A pretty funny scene involves Natalie Martinez screaming at Hale/Edward about how frustrated she is not understanding who he actually is at this point. Their daughter walk up and asks what’s wrong and why Martinez is crying and screaming. Martinez responds: “Daddy just forgot my birthday, sweetie.” All things considered, a pretty realistic scene.
There is something peculiar about the editing in this movie. Amidst conversations between the characters, the film will occasionally cut to unrelated shots of stuff going on around them or other points in time altogether, and I don’t see any point in it besides Tarsem wanting to be as artsy as ever. It works better during a few of the montages, where the music is composed by street performers that are quickly cut to at different points during the sequence. I am reminded of one of my own homeland’s greatest films, Sound of Noise (for which I’m currently writing a Movies Magnifique segment), and I don’t know what an homage to that is doing in a sci-fi thriller.
I liked a multitude of things in Self/less, including the production design (Tarsem’s eye for color is still first-rate), the performances of Matthew Goode and Ben Kingsley, and also the music at times. But this is a film with a nifty idea that will leave you wanting more and also questioning too much. Like why would the shedding company not find a more surefire way to make certain that the bodies they use can’t remember the lives they’ve lost? Do they have cases like Edward often? Seems like such a nuisance. Why does Hale’s accent and speech patterns change entirely just because his body is different? Isn’t that largely a mental thing?
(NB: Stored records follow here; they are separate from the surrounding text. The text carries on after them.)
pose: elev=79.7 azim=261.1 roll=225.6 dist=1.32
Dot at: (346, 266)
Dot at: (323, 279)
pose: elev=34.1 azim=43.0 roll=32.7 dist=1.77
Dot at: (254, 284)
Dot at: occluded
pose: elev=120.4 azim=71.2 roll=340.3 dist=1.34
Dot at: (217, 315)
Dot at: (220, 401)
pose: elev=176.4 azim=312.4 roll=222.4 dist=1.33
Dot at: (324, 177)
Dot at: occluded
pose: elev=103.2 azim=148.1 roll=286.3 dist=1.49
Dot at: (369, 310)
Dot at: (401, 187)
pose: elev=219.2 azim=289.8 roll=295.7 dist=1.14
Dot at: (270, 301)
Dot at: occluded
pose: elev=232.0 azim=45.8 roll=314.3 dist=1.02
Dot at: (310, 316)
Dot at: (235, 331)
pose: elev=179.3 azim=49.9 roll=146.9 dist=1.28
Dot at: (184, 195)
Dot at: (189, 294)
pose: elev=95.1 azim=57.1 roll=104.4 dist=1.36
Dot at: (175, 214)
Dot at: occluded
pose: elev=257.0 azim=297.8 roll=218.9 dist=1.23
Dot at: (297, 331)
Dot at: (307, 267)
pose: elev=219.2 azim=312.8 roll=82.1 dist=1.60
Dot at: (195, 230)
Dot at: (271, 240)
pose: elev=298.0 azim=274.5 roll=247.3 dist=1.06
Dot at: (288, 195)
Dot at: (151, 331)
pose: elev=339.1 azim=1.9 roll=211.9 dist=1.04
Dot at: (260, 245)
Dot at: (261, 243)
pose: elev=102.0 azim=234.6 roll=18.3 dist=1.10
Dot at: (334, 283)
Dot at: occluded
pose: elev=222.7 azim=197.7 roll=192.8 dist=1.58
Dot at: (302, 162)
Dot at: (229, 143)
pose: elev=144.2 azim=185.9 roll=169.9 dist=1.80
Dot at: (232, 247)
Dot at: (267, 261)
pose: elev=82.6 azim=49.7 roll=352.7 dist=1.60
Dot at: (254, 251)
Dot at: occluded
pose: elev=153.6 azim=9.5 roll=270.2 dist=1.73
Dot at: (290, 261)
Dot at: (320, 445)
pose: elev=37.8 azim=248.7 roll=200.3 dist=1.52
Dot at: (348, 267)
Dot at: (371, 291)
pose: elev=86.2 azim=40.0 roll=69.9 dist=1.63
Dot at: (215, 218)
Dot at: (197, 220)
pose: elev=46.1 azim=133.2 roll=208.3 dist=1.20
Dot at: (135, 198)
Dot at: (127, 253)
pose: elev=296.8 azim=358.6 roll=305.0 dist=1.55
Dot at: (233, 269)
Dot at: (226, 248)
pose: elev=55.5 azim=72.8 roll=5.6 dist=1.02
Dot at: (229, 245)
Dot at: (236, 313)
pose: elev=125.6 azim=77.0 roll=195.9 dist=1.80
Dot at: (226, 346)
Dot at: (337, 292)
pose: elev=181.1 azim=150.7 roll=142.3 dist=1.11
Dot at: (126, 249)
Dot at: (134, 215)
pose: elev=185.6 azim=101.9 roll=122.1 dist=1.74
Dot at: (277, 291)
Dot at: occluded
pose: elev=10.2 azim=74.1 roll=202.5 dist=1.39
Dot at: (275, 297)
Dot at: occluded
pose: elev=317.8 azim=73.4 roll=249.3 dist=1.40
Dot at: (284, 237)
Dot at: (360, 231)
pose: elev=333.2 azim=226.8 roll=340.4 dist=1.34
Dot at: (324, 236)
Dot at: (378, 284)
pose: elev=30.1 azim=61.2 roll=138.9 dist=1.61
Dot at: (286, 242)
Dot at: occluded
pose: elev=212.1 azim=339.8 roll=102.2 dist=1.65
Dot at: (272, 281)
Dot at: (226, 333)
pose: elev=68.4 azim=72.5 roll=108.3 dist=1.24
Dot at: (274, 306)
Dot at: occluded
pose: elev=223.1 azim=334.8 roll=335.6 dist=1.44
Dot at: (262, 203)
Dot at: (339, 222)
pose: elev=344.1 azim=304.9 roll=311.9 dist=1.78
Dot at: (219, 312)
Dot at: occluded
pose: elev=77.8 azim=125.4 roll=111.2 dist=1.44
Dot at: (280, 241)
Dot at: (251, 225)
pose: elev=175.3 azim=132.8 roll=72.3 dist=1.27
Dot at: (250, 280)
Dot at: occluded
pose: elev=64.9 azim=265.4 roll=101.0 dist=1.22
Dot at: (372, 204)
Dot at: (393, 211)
And on that note, why does he remember the army training and fighting skills of his body’s past inhabitant? And why are the hallucinations so cheesy? And why is Martinez’s character so annoying? The questions go on.
Also, there is a twist involving the inventor of shedding that I will not reveal but I will say that it is one of the most obvious twists I’ve seen in a thriller lately. It was to me, at least. Maybe I’m just really smart?